▶ **Work instructions**: Copy each line of the records that includes "Schalke".
Supplied entries START
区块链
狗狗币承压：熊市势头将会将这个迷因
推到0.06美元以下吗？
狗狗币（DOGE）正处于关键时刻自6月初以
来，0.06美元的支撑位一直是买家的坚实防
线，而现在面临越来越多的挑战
Supplied entries END
Supplied entries START
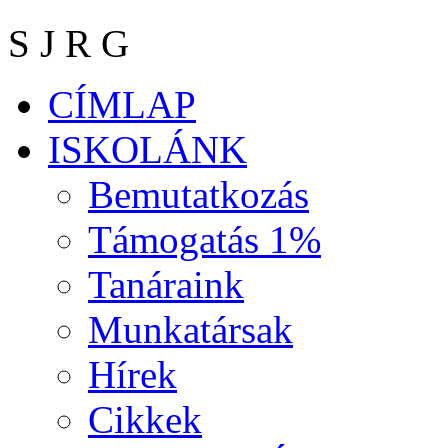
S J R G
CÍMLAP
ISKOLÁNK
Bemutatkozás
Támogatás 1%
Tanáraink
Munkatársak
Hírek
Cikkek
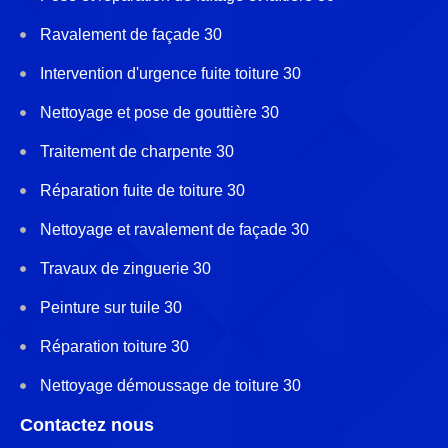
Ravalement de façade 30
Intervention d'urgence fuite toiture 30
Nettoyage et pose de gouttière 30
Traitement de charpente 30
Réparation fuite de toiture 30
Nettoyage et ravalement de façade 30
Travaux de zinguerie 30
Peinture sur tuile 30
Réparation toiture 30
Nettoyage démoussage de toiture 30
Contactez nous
Supplied entries END
Supplied entries START
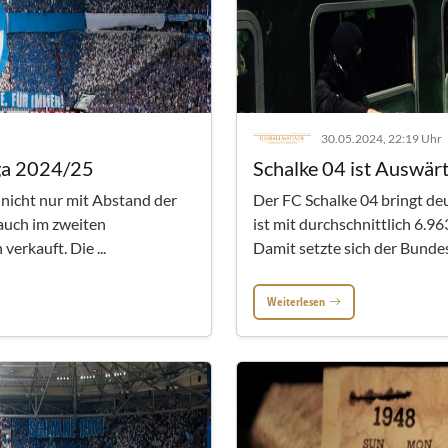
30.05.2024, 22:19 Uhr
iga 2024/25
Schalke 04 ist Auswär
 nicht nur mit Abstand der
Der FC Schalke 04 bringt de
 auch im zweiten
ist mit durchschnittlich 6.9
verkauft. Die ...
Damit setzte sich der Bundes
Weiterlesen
Supplied entries END
▶ **Answer area**:
Schalke 04 ist Auswär
Der FC Schalke 04 bringt de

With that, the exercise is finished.